Fixed versus adjustable rate loans

A fixed-rate loan features the same payment amount for the entire duration of your loan. Your property taxes may go up (or rarely, down), and so might the homeowner's insurance in your monthly payment. But generally monthly payments for your fixed-rate loan will increase very little.

Your first few years of payments on a fixed-rate loan go mostly toward interest. The amount paid toward your principal amount goes up gradually each month.

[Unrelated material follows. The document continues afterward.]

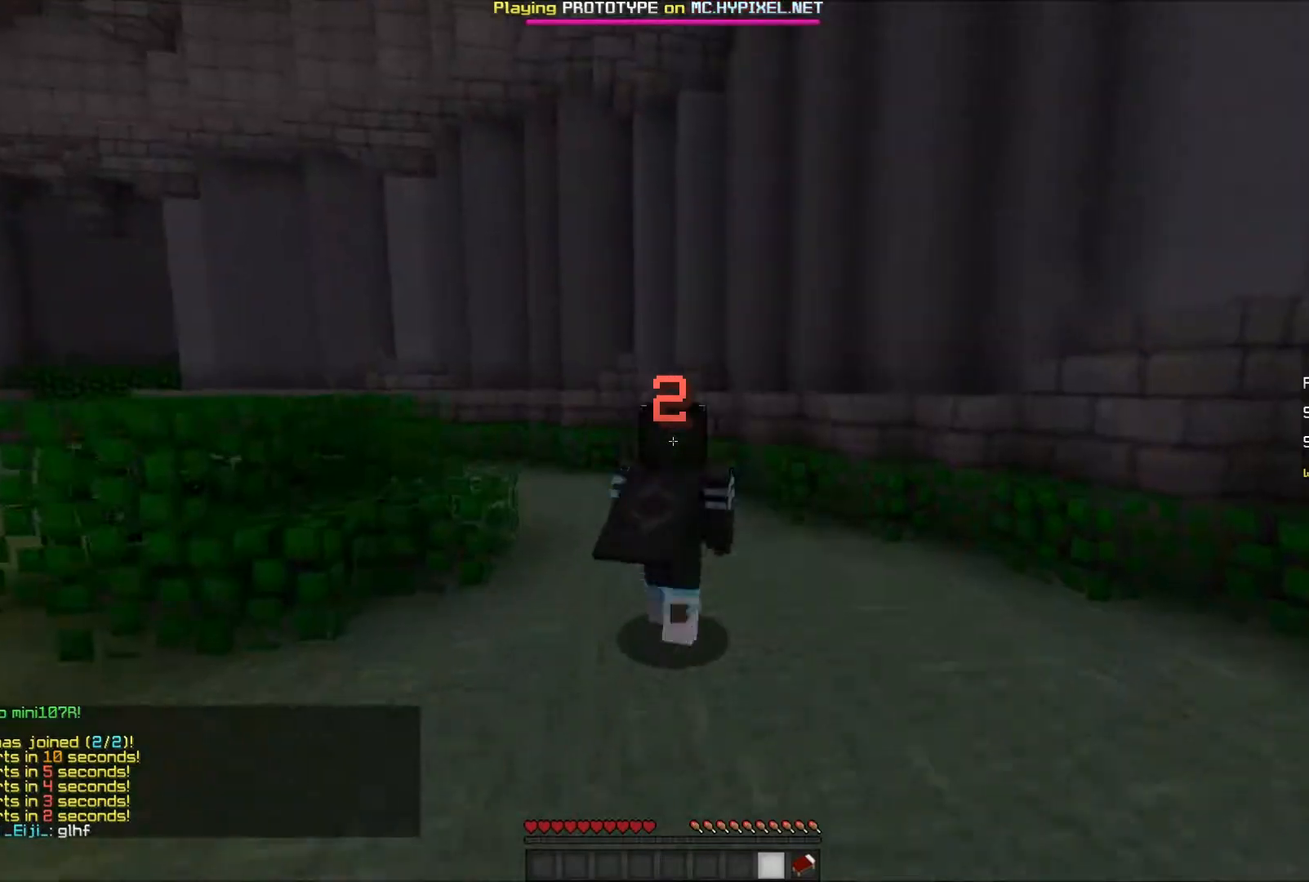
{"keys": ["w"], "mouse": [], "events": [[100, "a", "down"], [450, "a", "up"], [450, "mouse_left", "down"], [500, "mouse_left", "up"]]}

You can choose a fixed-rate loan in order to lock in a low interest rate. People select these types of loans when interest rates are low and they wish to lock in at the low rate. For homeowners who have an ARM now, refinancing with a fixed-rate loan can offer more monthly payment stability. If you have an Adjustable Rate Mortgage (ARM) now, we'd love to assist you in locking a fixed-rate at a good rate. Call First Access Mortgage at (985) 429-1770 for details.

Adjustable Rate Mortgages — ARMs, come in many varieties. Generally, the interest on ARMs are determined by a federal index. A few of these are: the 6-month CD rate, the one-year Treasury Security rate, the Federal Home Loan Bank's 11th District Cost of Funds Index (COFI), or others.

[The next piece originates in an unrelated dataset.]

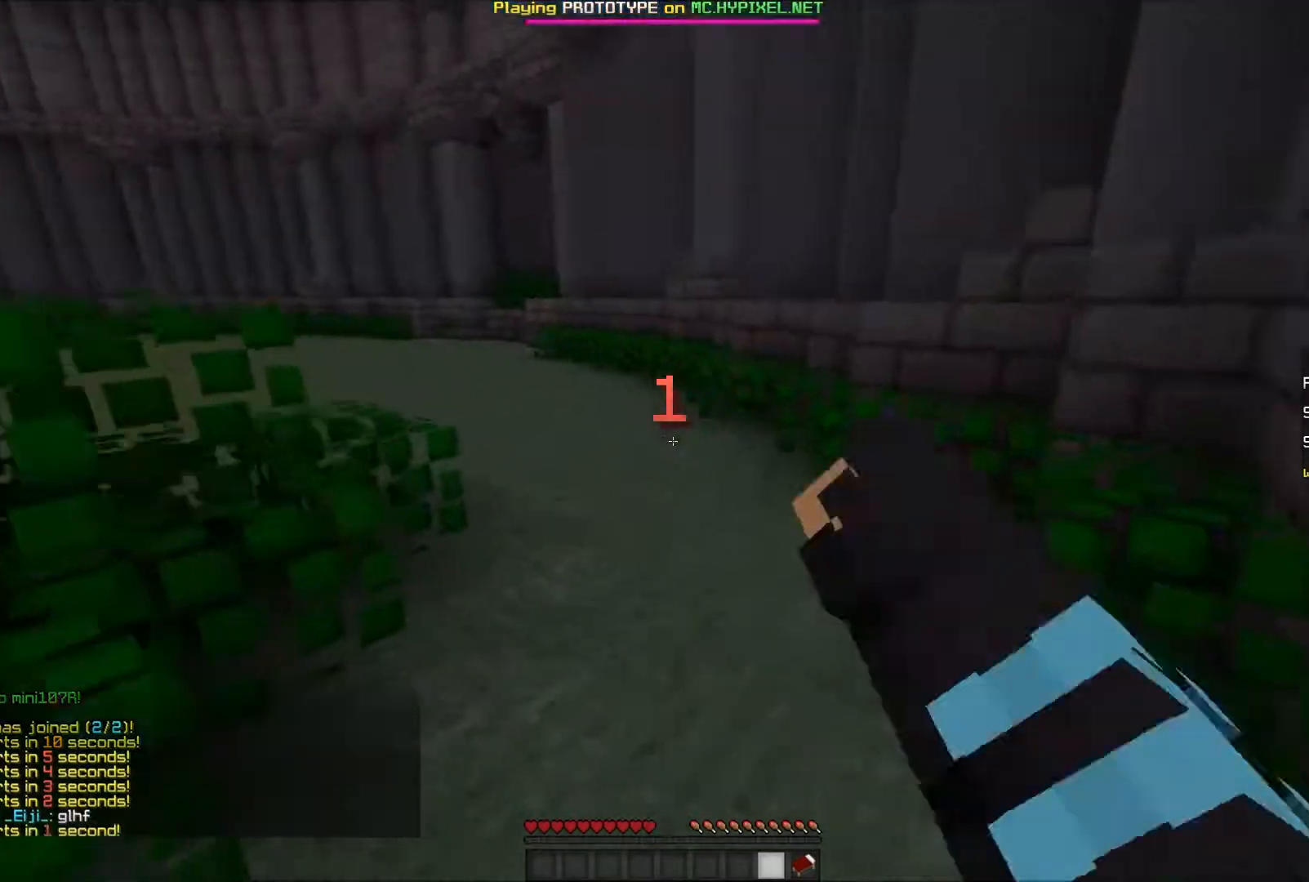
{"keys": ["a", "w"], "mouse": [], "events": [[50, "mouse_left", "down"], [100, "mouse_left", "up"], [150, "mouse_left", "down"], [250, "a", "down"], [350, "mouse_left", "up"]]}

Most ARM programs feature a cap that protects you from sudden increases in monthly payments. Your ARM may feature a cap on interest rate increases over the course of a year. For example: no more than a couple percent a year, even though the underlying index increases by more than two percent. Your loan may have a "payment cap" that instead of capping the interest rate directly, caps the amount that your payment can go up in one period. Almost all ARMs also cap your rate over the life of the loan.

ARMs usually start at a very low rate that usually increases as the loan ages. You've likely heard of 5/1 or 3/1 ARMs. For these loans, the introductory rate is fixed for three or five years. It then adjusts every year. These loans are fixed for 3 or 5 years, then they adjust. These loans are often best for people who expect to move in three or five years. These types of ARMs benefit people who will sell their house or refinance before the loan adjusts.

You might choose an ARM to take advantage of a very low initial interest rate and plan on moving, refinancing or absorbing the higher rate after the initial rate expires. ARMs are risky if property values decrease and borrowers are unable to sell or refinance their loan.